▶ **TASK ITEM**: All of these records need to be duplicated exactly.

**** SUPPLIED MATERIAL ****

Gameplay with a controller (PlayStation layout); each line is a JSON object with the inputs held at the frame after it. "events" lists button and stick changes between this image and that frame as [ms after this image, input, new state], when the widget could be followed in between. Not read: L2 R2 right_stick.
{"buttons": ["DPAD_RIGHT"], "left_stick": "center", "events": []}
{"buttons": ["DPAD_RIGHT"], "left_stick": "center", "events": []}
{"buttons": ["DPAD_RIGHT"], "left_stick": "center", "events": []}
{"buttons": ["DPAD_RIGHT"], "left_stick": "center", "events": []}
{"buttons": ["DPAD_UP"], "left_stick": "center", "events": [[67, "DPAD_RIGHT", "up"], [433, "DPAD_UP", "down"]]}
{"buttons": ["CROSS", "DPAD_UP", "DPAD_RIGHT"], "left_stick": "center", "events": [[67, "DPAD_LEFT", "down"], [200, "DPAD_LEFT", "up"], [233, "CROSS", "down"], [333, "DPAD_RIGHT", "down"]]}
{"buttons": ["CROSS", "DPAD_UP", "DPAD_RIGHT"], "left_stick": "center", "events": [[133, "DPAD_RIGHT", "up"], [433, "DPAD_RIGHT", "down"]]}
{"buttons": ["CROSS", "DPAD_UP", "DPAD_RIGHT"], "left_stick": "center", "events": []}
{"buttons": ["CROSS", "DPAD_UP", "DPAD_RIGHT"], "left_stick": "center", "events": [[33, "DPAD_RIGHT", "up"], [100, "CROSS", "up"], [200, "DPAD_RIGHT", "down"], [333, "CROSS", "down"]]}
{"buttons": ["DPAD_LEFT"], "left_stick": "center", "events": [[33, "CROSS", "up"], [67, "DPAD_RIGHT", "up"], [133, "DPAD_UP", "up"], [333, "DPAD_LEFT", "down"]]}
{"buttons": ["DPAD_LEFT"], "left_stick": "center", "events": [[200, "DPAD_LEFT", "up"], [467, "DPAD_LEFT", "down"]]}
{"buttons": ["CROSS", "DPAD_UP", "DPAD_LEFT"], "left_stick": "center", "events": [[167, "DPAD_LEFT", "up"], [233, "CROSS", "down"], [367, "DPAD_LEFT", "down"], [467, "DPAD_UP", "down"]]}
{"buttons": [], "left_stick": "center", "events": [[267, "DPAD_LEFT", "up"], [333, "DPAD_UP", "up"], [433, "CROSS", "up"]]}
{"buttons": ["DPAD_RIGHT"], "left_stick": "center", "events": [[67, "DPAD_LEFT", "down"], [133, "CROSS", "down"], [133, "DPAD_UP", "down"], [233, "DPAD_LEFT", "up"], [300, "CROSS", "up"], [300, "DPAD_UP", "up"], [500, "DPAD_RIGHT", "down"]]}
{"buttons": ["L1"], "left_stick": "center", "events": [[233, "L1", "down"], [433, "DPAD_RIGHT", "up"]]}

****

▶ **YOUR RESPONSE**:
Gameplay with a controller (PlayStation layout); each line is a JSON object with the inputs held at the frame after it. "events" lists button and stick changes between this image and that frame as [ms after this image, input, new state], when the widget could be followed in between. Not read: L2 R2 right_stick.
{"buttons": ["DPAD_RIGHT"], "left_stick": "center", "events": []}
{"buttons": ["DPAD_RIGHT"], "left_stick": "center", "events": []}
{"buttons": ["DPAD_RIGHT"], "left_stick": "center", "events": []}
{"buttons": ["DPAD_RIGHT"], "left_stick": "center", "events": []}
{"buttons": ["DPAD_UP"], "left_stick": "center", "events": [[67, "DPAD_RIGHT", "up"], [433, "DPAD_UP", "down"]]}
{"buttons": ["CROSS", "DPAD_UP", "DPAD_RIGHT"], "left_stick": "center", "events": [[67, "DPAD_LEFT", "down"], [200, "DPAD_LEFT", "up"], [233, "CROSS", "down"], [333, "DPAD_RIGHT", "down"]]}
{"buttons": ["CROSS", "DPAD_UP", "DPAD_RIGHT"], "left_stick": "center", "events": [[133, "DPAD_RIGHT", "up"], [433, "DPAD_RIGHT", "down"]]}
{"buttons": ["CROSS", "DPAD_UP", "DPAD_RIGHT"], "left_stick": "center", "events": []}
{"buttons": ["CROSS", "DPAD_UP", "DPAD_RIGHT"], "left_stick": "center", "events": [[33, "DPAD_RIGHT", "up"], [100, "CROSS", "up"], [200, "DPAD_RIGHT", "down"], [333, "CROSS", "down"]]}
{"buttons": ["DPAD_LEFT"], "left_stick": "center", "events": [[33, "CROSS", "up"], [67, "DPAD_RIGHT", "up"], [133, "DPAD_UP", "up"], [333, "DPAD_LEFT", "down"]]}
{"buttons": ["DPAD_LEFT"], "left_stick": "center", "events": [[200, "DPAD_LEFT", "up"], [467, "DPAD_LEFT", "down"]]}
{"buttons": ["CROSS", "DPAD_UP", "DPAD_LEFT"], "left_stick": "center", "events": [[167, "DPAD_LEFT", "up"], [233, "CROSS", "down"], [367, "DPAD_LEFT", "down"], [467, "DPAD_UP", "down"]]}
{"buttons": [], "left_stick": "center", "events": [[267, "DPAD_LEFT", "up"], [333, "DPAD_UP", "up"], [433, "CROSS", "up"]]}
{"buttons": ["DPAD_RIGHT"], "left_stick": "center", "events": [[67, "DPAD_LEFT", "down"], [133, "CROSS", "down"], [133, "DPAD_UP", "down"], [233, "DPAD_LEFT", "up"], [300, "CROSS", "up"], [300, "DPAD_UP", "up"], [500, "DPAD_RIGHT", "down"]]}
{"buttons": ["L1"], "left_stick": "center", "events": [[233, "L1", "down"], [433, "DPAD_RIGHT", "up"]]}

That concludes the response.